A worldwide freezing order on the oligarchs’ assets has been in place since December 2017—eight years during which neither man has paid a single dollar toward the judgment.
A British judge called it a “brazen fraud that nearly collapsed Ukraine’s entire banking system.” Ukraine imposed sanctions on both men in February 2025, blocking their Ukrainian assets.
London orders PrivatBank oligarchs to pay Ukraine $3bn for largest bank fraud in country’s history
Court rejects appeals
After the 11 November ruling ordering payment within 14 days, both oligarchs requested permission to appeal and suspension of enforcement. The court rejected both motions, Ukrainian outlet Minfin reported, meaning the judgment became immediately enforceable.

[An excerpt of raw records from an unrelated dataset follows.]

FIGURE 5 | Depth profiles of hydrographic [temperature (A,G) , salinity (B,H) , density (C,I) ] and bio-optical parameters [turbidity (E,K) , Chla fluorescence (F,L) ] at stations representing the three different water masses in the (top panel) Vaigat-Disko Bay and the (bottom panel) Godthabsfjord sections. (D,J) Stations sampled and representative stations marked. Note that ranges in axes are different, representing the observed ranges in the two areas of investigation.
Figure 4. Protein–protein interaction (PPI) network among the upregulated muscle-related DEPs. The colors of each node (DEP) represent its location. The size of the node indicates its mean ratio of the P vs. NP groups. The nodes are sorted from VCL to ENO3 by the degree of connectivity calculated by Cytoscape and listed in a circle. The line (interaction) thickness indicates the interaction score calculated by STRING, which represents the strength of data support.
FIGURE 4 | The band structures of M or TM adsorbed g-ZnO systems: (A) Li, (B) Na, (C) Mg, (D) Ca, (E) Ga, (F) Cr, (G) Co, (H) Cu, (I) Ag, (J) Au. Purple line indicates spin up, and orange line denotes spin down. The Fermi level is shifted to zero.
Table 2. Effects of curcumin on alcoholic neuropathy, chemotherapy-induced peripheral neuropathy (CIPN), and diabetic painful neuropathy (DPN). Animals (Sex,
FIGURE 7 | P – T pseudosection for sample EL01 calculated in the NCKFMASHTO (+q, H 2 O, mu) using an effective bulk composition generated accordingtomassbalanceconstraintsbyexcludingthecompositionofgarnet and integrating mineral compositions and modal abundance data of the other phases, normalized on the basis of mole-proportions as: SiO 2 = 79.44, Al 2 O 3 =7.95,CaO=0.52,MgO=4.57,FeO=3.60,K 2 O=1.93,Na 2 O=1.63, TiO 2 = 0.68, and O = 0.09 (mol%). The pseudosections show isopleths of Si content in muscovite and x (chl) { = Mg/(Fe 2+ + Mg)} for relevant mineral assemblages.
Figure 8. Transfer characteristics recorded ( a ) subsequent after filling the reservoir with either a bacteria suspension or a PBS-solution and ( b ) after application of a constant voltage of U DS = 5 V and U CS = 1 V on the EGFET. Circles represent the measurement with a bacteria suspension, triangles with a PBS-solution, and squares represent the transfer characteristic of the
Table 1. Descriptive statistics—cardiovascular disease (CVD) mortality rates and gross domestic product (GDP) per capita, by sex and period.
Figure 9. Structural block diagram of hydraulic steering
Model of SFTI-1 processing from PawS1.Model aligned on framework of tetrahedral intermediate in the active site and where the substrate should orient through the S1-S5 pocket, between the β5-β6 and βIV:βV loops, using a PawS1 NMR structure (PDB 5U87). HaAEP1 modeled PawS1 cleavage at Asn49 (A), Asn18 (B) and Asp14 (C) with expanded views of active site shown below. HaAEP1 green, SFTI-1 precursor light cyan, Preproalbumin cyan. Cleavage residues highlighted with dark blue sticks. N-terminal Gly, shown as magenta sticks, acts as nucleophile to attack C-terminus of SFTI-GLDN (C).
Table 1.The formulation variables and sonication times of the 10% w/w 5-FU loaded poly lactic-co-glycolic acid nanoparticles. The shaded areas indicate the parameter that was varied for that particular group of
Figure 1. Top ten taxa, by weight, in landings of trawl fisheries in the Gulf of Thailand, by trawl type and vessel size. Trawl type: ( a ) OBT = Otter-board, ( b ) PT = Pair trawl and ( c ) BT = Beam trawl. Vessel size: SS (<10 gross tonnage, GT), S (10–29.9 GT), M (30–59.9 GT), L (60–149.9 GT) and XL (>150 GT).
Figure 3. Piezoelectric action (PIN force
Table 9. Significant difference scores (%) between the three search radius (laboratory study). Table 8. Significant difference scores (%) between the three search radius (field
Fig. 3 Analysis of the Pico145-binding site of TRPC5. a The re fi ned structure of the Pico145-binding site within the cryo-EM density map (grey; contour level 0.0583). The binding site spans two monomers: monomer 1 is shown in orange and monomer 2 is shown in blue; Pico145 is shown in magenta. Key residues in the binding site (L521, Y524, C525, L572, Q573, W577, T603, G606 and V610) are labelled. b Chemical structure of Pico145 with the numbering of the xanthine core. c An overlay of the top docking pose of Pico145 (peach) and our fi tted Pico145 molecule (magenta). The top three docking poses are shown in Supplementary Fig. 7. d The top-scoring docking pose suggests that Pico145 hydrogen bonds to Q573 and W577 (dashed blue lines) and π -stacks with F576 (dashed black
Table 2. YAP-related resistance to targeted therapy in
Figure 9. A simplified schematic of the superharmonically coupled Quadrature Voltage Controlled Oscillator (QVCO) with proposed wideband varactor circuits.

PrivatBank says it will now pursue asset recovery across multiple jurisdictions: “The bank has the experience and resources necessary to use all available legal mechanisms for forced execution—regardless of the complexity of the asset ownership structure.”
The case represents a test of whether Western courts can actually recover assets hidden by post-Soviet oligarchs through layered offshore structures.
One in Kyiv jail, one in Vienna
Kolomoisky has been in a Kyiv pretrial detention facility since September 2023, facing charges of fraud and money laundering. His co-conspirator, Boholiubov, fled Ukraine in June 2024, using what investigators call an invalid passport, and now resides in Vienna.
Austria has become a haven for Ukrainian officials and oligarchs evading justice.
During his June 2025 Vienna visit, President Volodymyr Zelenskyy directly raised the issue, calling for Austrian support on “the presence of former Ukrainian officials and oligarchs who are evading justice by hiding in Europe, including Austria.”
$5.5 billion fraud that shook Ukraine
Between 2010 and 2014, Kolomoisky and Boholiubov siphoned approximately $5.5 billion through a network of over 50 shell companies—roughly 1.5% of Ukraine’s entire 2014 GDP. The scheme funneled money through PrivatBank’s Cyprus branch to offshore entities controlled by the pair.
When Ukraine nationalized the bank in December 2016, the government injected $5.6 billion to prevent collapse—a bailout ultimately borne by Ukrainian taxpayers. PrivatBank pursued the case in London rather than Ukrainian courts, which British judges deemed compromised due to Kolomoisky’s influence.